- [WORK INSTRUCTIONS] Only the lines below from the one containing "#fff; stroke-width: 12" to the one containing "middle; stroke-width: 5;" should be repeated, both included and unchanged.

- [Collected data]
★ ★ ★ ★ ★ ★ ★
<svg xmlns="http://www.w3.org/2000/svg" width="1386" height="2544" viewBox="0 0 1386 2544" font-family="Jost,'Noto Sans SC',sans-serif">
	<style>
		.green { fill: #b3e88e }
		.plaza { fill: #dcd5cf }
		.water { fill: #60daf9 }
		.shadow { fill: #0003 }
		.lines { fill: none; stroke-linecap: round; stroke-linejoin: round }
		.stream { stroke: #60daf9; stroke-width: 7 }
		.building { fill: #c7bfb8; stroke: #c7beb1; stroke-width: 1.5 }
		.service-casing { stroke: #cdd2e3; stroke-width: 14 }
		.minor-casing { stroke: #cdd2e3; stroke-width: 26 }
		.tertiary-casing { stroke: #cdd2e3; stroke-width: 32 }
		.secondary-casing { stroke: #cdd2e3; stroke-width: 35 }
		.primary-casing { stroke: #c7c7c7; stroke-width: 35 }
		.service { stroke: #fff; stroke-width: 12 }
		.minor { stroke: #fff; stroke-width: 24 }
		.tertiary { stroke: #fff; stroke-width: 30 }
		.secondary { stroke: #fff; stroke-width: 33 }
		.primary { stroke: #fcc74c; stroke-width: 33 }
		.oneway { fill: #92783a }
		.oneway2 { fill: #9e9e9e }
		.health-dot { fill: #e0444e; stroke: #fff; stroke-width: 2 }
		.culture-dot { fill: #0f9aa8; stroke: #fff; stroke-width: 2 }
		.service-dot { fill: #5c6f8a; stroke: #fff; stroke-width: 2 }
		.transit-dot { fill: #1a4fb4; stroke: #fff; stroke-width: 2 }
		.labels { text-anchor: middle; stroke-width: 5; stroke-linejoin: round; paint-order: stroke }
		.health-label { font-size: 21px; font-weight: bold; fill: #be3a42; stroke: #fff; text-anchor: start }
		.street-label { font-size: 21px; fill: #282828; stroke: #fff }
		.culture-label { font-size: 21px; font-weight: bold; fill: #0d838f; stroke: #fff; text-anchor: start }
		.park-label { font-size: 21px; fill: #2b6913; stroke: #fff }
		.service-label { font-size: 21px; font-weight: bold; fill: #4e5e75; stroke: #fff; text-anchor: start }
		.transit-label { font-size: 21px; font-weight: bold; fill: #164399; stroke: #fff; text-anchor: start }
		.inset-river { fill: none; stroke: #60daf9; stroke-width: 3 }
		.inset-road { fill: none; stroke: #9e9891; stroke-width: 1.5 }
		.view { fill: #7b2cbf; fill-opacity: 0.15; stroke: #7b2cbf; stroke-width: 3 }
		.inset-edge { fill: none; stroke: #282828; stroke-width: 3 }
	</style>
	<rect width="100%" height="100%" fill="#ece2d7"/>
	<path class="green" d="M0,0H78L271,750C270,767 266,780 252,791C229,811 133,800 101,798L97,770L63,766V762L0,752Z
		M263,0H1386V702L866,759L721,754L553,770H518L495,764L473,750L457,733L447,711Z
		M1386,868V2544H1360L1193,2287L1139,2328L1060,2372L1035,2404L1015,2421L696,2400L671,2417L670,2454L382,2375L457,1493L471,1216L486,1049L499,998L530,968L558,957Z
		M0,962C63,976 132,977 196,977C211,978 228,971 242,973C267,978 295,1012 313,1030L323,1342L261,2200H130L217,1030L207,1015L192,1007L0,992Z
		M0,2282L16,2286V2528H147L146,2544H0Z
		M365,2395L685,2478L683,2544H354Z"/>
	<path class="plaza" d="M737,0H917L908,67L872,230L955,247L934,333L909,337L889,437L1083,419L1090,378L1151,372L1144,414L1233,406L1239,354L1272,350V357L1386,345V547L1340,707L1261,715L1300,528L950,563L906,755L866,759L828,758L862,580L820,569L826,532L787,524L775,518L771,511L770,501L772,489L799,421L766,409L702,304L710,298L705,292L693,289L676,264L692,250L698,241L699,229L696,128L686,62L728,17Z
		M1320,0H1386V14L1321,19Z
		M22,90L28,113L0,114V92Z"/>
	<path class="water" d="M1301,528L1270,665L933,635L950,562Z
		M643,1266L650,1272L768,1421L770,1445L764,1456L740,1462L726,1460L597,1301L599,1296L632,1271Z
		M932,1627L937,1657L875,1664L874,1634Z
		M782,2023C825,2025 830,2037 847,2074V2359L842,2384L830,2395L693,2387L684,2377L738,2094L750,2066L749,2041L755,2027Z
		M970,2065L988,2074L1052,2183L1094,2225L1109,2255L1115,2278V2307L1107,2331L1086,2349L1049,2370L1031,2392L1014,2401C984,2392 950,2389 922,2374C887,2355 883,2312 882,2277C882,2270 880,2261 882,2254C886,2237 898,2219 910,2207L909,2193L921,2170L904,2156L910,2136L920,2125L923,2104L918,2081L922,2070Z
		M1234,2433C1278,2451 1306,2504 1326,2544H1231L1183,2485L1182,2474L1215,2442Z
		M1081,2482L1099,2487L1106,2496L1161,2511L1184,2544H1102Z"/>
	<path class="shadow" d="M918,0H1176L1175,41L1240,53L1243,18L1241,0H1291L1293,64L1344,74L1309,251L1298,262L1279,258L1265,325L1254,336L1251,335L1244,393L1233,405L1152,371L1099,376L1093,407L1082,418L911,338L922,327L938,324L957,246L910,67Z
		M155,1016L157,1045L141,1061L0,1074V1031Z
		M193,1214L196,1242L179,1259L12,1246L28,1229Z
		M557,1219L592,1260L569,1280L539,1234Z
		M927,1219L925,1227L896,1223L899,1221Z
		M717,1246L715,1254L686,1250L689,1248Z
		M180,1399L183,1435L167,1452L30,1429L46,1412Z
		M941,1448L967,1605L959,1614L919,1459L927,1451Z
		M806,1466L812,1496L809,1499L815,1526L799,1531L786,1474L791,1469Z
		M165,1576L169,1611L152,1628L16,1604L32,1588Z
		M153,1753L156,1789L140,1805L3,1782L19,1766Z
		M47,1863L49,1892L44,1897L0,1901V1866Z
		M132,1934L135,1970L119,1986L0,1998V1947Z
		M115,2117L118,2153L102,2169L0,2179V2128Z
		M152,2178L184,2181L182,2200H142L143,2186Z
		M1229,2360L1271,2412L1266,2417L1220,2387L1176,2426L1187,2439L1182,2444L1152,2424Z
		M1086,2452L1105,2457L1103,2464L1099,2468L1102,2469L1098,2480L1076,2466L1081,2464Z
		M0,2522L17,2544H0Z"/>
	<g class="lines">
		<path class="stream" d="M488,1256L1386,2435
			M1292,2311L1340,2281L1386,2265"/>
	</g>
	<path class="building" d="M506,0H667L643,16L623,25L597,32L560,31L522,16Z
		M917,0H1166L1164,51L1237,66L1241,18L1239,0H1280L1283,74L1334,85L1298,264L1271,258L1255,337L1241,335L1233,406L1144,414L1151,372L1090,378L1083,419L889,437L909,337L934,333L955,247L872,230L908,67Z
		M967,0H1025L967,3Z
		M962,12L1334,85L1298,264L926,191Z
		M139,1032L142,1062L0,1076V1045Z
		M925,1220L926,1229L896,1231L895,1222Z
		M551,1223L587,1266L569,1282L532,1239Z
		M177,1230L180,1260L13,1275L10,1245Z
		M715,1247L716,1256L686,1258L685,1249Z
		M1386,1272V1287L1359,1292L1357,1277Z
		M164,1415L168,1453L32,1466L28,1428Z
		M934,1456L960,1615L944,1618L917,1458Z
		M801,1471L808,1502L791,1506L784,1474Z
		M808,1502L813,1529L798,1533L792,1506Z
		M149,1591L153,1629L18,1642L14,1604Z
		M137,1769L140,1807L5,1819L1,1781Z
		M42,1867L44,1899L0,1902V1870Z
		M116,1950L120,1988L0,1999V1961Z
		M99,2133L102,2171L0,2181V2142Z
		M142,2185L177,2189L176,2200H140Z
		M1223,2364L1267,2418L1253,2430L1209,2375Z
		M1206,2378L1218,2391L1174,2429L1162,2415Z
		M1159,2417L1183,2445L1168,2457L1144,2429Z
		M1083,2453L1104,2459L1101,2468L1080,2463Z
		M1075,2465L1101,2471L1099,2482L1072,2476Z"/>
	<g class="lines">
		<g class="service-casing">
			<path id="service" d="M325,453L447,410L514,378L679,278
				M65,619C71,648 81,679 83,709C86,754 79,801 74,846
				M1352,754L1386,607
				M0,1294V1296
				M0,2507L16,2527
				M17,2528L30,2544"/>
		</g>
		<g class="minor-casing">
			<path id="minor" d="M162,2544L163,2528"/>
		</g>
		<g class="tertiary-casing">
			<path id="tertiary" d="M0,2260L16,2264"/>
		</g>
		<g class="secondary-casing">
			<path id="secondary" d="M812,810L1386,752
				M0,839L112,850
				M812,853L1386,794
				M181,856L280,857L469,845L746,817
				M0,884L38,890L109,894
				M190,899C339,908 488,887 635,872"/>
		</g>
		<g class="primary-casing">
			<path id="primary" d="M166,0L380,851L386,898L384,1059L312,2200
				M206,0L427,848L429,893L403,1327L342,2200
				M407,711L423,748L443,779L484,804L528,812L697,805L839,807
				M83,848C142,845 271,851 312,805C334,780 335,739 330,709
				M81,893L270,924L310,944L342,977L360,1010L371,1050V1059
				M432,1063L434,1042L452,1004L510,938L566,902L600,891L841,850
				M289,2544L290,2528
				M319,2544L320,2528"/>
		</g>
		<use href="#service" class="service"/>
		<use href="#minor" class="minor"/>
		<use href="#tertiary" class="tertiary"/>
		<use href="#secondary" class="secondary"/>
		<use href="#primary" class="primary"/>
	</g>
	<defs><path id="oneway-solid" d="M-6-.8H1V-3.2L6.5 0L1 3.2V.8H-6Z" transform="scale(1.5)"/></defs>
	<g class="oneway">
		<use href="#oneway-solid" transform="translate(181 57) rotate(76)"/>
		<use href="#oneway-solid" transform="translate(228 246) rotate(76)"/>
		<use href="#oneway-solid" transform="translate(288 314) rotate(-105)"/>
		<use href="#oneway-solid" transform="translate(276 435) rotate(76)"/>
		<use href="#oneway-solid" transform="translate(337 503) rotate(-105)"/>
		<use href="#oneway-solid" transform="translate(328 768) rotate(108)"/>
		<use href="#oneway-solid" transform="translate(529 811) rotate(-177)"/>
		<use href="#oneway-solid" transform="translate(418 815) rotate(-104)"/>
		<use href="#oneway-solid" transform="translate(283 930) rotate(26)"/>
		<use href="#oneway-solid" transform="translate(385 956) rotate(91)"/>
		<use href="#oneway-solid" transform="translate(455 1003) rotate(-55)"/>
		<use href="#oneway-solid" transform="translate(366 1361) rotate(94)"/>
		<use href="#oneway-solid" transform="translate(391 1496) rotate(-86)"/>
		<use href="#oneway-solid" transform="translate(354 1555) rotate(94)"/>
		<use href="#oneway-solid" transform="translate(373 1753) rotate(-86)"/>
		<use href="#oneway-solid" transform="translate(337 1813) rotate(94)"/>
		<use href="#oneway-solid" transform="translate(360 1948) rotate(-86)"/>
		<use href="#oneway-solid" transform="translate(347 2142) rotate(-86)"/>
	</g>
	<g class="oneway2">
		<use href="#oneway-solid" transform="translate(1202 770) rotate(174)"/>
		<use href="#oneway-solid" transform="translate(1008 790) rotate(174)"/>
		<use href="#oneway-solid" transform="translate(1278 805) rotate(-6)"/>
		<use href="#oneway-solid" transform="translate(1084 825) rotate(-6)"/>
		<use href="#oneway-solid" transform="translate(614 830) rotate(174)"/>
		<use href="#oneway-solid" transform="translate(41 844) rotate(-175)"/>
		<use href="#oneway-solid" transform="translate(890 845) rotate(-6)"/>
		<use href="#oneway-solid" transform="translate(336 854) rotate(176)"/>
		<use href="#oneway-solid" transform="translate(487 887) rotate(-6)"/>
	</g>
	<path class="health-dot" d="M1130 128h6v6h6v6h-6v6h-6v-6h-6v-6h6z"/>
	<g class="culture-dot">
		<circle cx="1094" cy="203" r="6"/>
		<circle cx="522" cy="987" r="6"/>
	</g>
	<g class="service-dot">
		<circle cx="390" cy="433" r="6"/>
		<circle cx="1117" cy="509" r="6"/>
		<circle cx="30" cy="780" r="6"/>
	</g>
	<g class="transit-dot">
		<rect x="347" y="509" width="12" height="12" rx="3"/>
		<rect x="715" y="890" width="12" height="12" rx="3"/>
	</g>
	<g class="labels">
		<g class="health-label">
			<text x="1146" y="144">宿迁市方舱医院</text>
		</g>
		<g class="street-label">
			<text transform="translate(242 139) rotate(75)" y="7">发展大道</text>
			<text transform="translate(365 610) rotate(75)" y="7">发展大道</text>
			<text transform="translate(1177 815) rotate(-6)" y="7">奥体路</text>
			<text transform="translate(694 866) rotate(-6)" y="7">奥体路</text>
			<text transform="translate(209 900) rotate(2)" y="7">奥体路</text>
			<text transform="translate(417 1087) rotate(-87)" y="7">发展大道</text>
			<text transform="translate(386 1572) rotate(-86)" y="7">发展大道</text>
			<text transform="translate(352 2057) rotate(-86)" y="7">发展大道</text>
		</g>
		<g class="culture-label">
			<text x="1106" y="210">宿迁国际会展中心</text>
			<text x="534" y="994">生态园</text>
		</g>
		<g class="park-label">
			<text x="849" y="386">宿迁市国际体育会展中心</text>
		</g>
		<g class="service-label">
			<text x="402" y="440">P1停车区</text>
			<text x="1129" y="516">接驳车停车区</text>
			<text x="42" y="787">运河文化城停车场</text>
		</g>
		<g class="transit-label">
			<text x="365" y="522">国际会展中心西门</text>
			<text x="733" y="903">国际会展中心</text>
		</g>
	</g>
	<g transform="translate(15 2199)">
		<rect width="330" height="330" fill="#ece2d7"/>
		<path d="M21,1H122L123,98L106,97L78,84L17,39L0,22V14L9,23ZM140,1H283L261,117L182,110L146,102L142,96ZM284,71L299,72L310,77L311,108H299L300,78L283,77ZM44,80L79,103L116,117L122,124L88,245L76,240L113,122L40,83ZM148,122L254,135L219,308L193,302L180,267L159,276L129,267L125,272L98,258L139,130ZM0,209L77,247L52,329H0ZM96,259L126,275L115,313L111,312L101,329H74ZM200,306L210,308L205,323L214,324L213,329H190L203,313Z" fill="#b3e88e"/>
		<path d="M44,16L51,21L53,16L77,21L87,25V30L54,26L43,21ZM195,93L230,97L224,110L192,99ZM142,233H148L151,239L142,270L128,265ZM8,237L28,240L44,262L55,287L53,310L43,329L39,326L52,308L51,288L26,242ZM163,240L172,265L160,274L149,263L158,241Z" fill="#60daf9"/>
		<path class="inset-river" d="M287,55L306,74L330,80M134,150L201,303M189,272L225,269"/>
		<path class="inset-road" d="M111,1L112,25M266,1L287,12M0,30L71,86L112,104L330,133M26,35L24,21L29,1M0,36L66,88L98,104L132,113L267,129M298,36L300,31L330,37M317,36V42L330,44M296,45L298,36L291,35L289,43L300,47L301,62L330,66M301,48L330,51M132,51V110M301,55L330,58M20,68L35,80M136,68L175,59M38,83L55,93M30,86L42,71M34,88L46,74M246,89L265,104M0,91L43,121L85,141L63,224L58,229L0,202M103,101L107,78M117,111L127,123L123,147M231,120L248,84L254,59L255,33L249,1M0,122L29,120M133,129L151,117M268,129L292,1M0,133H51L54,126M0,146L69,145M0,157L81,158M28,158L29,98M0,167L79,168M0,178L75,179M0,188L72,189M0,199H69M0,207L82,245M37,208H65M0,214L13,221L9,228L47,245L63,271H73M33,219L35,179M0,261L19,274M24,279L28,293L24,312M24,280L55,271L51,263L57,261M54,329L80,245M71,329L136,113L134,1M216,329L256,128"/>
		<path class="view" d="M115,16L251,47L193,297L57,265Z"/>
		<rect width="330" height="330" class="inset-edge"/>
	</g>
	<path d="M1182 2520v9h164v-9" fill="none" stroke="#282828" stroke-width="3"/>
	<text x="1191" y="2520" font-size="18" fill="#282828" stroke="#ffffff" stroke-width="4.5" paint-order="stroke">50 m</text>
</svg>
★ ★ ★ ★ ★ ★ ★
- [EXPECTED ANSWER]
		.service { stroke: #fff; stroke-width: 12 }
		.minor { stroke: #fff; stroke-width: 24 }
		.tertiary { stroke: #fff; stroke-width: 30 }
		.secondary { stroke: #fff; stroke-width: 33 }
		.primary { stroke: #fcc74c; stroke-width: 33 }
		.oneway { fill: #92783a }
		.oneway2 { fill: #9e9e9e }
		.health-dot { fill: #e0444e; stroke: #fff; stroke-width: 2 }
		.culture-dot { fill: #0f9aa8; stroke: #fff; stroke-width: 2 }
		.service-dot { fill: #5c6f8a; stroke: #fff; stroke-width: 2 }
		.transit-dot { fill: #1a4fb4; stroke: #fff; stroke-width: 2 }
		.labels { text-anchor: middle; stroke-width: 5; stroke-linejoin: round; paint-order: stroke }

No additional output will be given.